* [YOUR GOAL]: Copy the records below word for word, starting at the line containing "pose: elev=47.3 azim=359.9" and continuing through the last line of the records.
— start THE RECORDS —
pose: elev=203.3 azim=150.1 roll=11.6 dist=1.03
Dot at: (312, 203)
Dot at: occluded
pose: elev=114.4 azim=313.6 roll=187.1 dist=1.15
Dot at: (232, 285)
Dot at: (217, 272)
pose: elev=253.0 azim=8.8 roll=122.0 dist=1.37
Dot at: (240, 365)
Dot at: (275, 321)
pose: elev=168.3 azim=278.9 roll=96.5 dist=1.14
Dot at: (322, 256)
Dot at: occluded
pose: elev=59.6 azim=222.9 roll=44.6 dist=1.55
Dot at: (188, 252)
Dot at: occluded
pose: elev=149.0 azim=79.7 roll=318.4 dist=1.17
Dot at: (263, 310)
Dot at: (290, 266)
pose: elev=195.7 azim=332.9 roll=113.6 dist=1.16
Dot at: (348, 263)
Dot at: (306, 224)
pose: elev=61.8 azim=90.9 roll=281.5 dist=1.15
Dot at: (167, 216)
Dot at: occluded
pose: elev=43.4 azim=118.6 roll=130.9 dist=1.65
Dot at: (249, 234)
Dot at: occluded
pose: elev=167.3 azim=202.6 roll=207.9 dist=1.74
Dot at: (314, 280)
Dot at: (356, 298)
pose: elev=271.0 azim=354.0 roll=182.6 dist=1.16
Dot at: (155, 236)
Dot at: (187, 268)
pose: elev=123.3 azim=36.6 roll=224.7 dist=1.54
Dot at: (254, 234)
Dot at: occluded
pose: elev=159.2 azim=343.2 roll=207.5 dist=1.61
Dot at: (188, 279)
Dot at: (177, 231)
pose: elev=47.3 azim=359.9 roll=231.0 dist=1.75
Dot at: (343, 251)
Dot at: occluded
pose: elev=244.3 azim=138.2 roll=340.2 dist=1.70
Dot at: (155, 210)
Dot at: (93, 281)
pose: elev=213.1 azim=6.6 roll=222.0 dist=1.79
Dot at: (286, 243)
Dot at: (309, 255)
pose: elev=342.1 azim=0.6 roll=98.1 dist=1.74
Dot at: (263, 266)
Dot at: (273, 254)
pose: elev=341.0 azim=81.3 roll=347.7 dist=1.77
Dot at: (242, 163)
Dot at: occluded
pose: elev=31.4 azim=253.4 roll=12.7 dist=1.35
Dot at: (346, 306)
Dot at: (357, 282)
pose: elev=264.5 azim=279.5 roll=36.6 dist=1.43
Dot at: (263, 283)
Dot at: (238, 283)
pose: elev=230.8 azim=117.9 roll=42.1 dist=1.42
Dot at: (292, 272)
— end THE RECORDS —
* [SOLUTION BELOW]:
pose: elev=47.3 azim=359.9 roll=231.0 dist=1.75
Dot at: (343, 251)
Dot at: occluded
pose: elev=244.3 azim=138.2 roll=340.2 dist=1.70
Dot at: (155, 210)
Dot at: (93, 281)
pose: elev=213.1 azim=6.6 roll=222.0 dist=1.79
Dot at: (286, 243)
Dot at: (309, 255)
pose: elev=342.1 azim=0.6 roll=98.1 dist=1.74
Dot at: (263, 266)
Dot at: (273, 254)
pose: elev=341.0 azim=81.3 roll=347.7 dist=1.77
Dot at: (242, 163)
Dot at: occluded
pose: elev=31.4 azim=253.4 roll=12.7 dist=1.35
Dot at: (346, 306)
Dot at: (357, 282)
pose: elev=264.5 azim=279.5 roll=36.6 dist=1.43
Dot at: (263, 283)
Dot at: (238, 283)
pose: elev=230.8 azim=117.9 roll=42.1 dist=1.42
Dot at: (292, 272)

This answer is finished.